A student takes an examination consisting of $20$ true-false questions. The student knows the answer to $N$ of the questions, which are answered correctly, and guesses the answers to the rest. The conditional probability that the student knows the answer to a question, given that the student answered it correctly, is $0.824$. Calculate $N$.
I first set up the conditional probability as $$P(K \vert C) = 0.824 = \frac{P(C \vert K) \cdot P(K)}{P(C)} = \frac{P(K)}{P(C)} $$ Where, obviously $P(C \vert K) = 1$
I need to know $P(K) $ and $P(C)$. I believe $P(K)$ to just be $\frac{N}{20}$ since $N$ is the number of questions the student knows and there are $20$ questions total. Now I want to know $P(C)$ or the probability that the student gets a question correct.
Initially I formulated this as $P(C) = \frac{(20-N)}{20} \cdot \frac{1}{2}$. Where the first term gives us the probability that a question is a guess and then the probability of getting that question correct ($50$% for a T-F exam). However, this was incorrect.
I tried amending my formula for $P(C)$ by taking more of a "Law of Total Probability" approach to it and tried out $P(C) = [20-N] \cdot \frac{1}{2} + N \cdot 1$ where the first term is the number of problems guessed times the probability of getting a guess correct and the second term is the number of questions known times the probability of getting a known question correct. This too was incorrect.
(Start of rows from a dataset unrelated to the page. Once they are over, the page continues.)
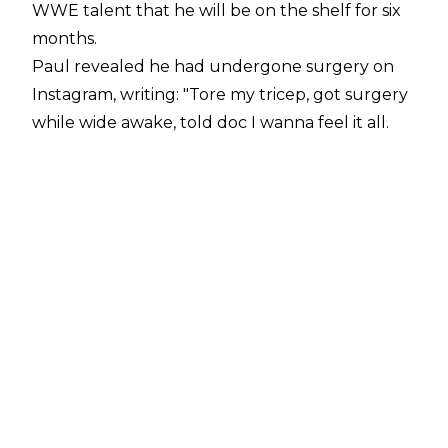
WWE talent that he will be on the shelf for six
months.
Paul revealed he had undergone surgery on
Instagram
, writing:
"Tore my tricep, got surgery
while wide awake, told doc I wanna feel it all.
Still the Tag Team champ just FYI. They're
telling me 6 month recovery but I don't believe
them, I'll be back in a couple weeks with some
@drinkprime shake (32g protein). Good news I
can still rip packs bc @ripit about to launch.
Keep that title warm for me @wwe
@austin_theory @paulheyman
@bronbreakkerwwe. @bronsonishere let’s
hang out."
Logan Paul
sustained a torn triceps on the May
23 edition of Saturday Night's Main Event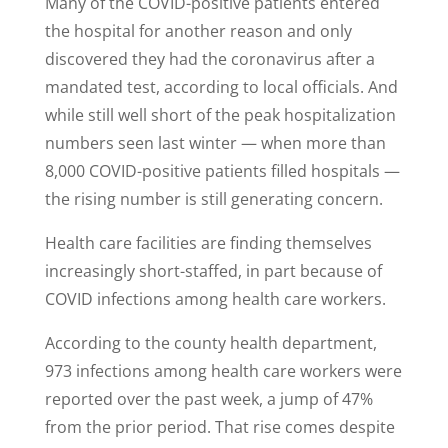
Many of the COVID-positive patients entered
the hospital for another reason and only
discovered they had the coronavirus after a
mandated test, according to local officials. And
while still well short of the peak hospitalization
numbers seen last winter — when more than
8,000 COVID-positive patients filled hospitals —
the rising number is still generating concern.
Health care facilities are finding themselves
increasingly short-staffed, in part because of
COVID infections among health care workers.
According to the county health department,
973 infections among health care workers were
reported over the past week, a jump of 47%
from the prior period. That rise comes despite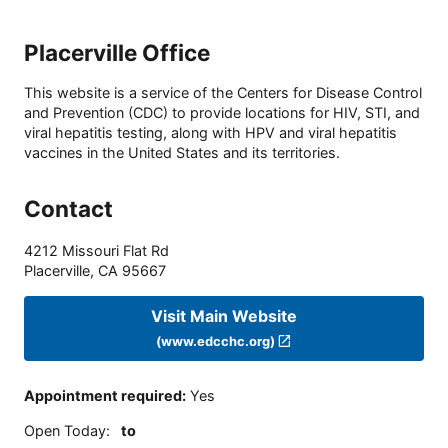
Placerville Office
This website is a service of the Centers for Disease Control
and Prevention (CDC) to provide locations for HIV, STI, and
viral hepatitis testing, along with HPV and viral hepatitis
vaccines in the United States and its territories.
Contact
4212 Missouri Flat Rd
Placerville
,
CA
95667
Visit Main Website
(www.edcchc.org)
Appointment required
:
Yes
Open Today
:
to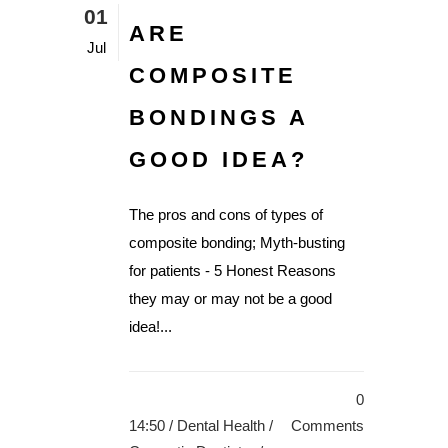
01
ARE
Jul
COMPOSITE
BONDINGS A
GOOD IDEA?
The pros and cons of types of
composite bonding; Myth-busting
for patients - 5 Honest Reasons
they may or may not be a good
idea!...
0
14:50 /
Dental Health
/
Comments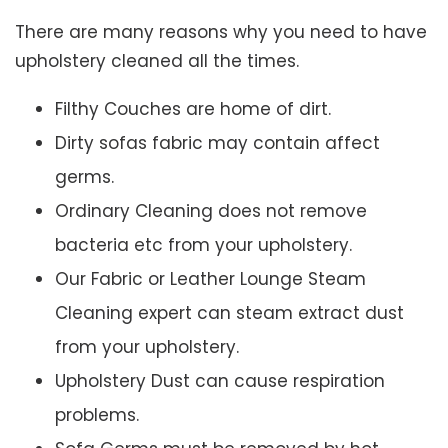
There are many reasons why you need to have
upholstery cleaned all the times.
Filthy Couches are home of dirt.
Dirty sofas fabric may contain affect
germs.
Ordinary Cleaning does not remove
bacteria etc from your upholstery.
Our Fabric or Leather Lounge Steam
Cleaning expert can steam extract dust
from your upholstery.
Upholstery Dust can cause respiration
problems.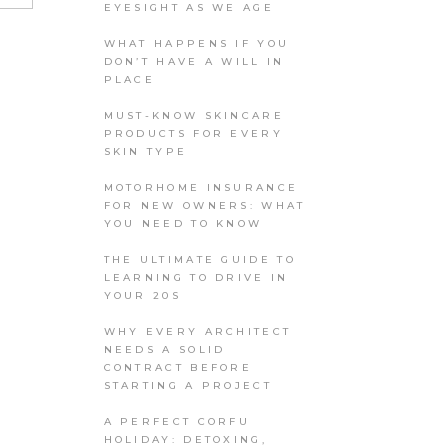
EYESIGHT AS WE AGE
WHAT HAPPENS IF YOU
DON’T HAVE A WILL IN
PLACE
MUST-KNOW SKINCARE
PRODUCTS FOR EVERY
SKIN TYPE
MOTORHOME INSURANCE
FOR NEW OWNERS: WHAT
YOU NEED TO KNOW
THE ULTIMATE GUIDE TO
LEARNING TO DRIVE IN
YOUR 20S
WHY EVERY ARCHITECT
NEEDS A SOLID
CONTRACT BEFORE
STARTING A PROJECT
A PERFECT CORFU
HOLIDAY: DETOXING,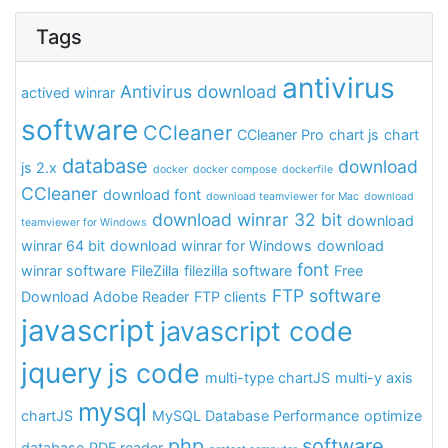
Tags
antivirus
Antivirus download
actived winrar
software
CCleaner
CCleaner Pro
chart js
chart
database
download
js 2.x
docker
docker compose
dockerfile
CCleaner
download font
download teamviewer for Mac
download
download winrar 32 bit
download
teamviewer for Windows
winrar 64 bit
download winrar for Windows
download
font
winrar software
FileZilla
filezilla software
Free
FTP software
Download Adobe Reader
FTP clients
javascript
javascript code
jquery
js code
multi-type chartJS
multi-y axis
mysql
chartJS
MySQL Database Performance
optimize
php
software
database
PDF reader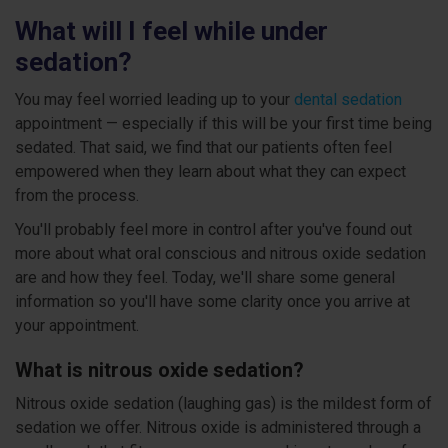
What will I feel while under
sedation?
You may feel worried leading up to your
dental sedation
appointment — especially if this will be your first time being
sedated. That said, we find that our patients often feel
empowered when they learn about what they can expect
from the process.
You'll probably feel more in control after you've found out
more about what oral conscious and nitrous oxide sedation
are and how they feel. Today, we'll share some general
information so you'll have some clarity once you arrive at
your appointment.
What is nitrous oxide sedation?
Nitrous oxide sedation (laughing gas) is the mildest form of
sedation we offer. Nitrous oxide is administered through a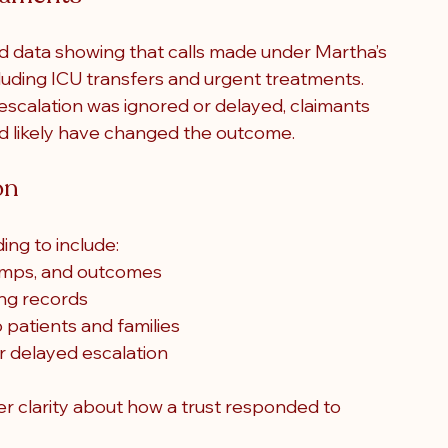
ed data showing that calls made under Martha’s 
cluding ICU transfers and urgent treatments. 
escalation was ignored or delayed, claimants 
d likely have changed the outcome.
on
ing to include:
tamps, and outcomes
ing records
patients and families
or delayed escalation
ter clarity about how a trust responded to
So my question is how do I approach figuring out what P(C) is?
Your law of total probability approach is the way to go. We know that $\Pr[C \mid K] = 1$, and $\Pr[K] = N/20$. So
$$\Pr[C] = \Pr[C \mid K]\Pr[K] + \Pr[C \mid \bar K]\Pr[\bar K],$$
where $\bar K$ is the complementary event of not knowing the answer to a randomly selected question; hence $\Pr[\bar K] = 1 - N/20$. The only quantity remaining is $\Pr[C \mid \bar K]$, the probability of answering a randomly selected question given that the student doesn't know the answer. As this is a true-false question with only two options, this probability is $1/2$. So
$$\Pr[C] = \frac{N}{20} + \frac{1}{2}\left(1 - \frac{N}{20}\right).$$ It follows that $$0.824 = \Pr[K \mid C] = \frac{\frac{N}{20}}{\frac{N}{20} + \frac{1}{2}\left(1 - \frac{N}{20}\right)} = \frac{2N}{N + 20},$$ from which we obtain $N = 14.0136$, and the most reasonable integer value is $N = 14$. Substituting this into the formula yields $\Pr[K \mid C] = \frac{14}{17} \approx 0.823529,$ which is $0.824$ when rounded to three digits.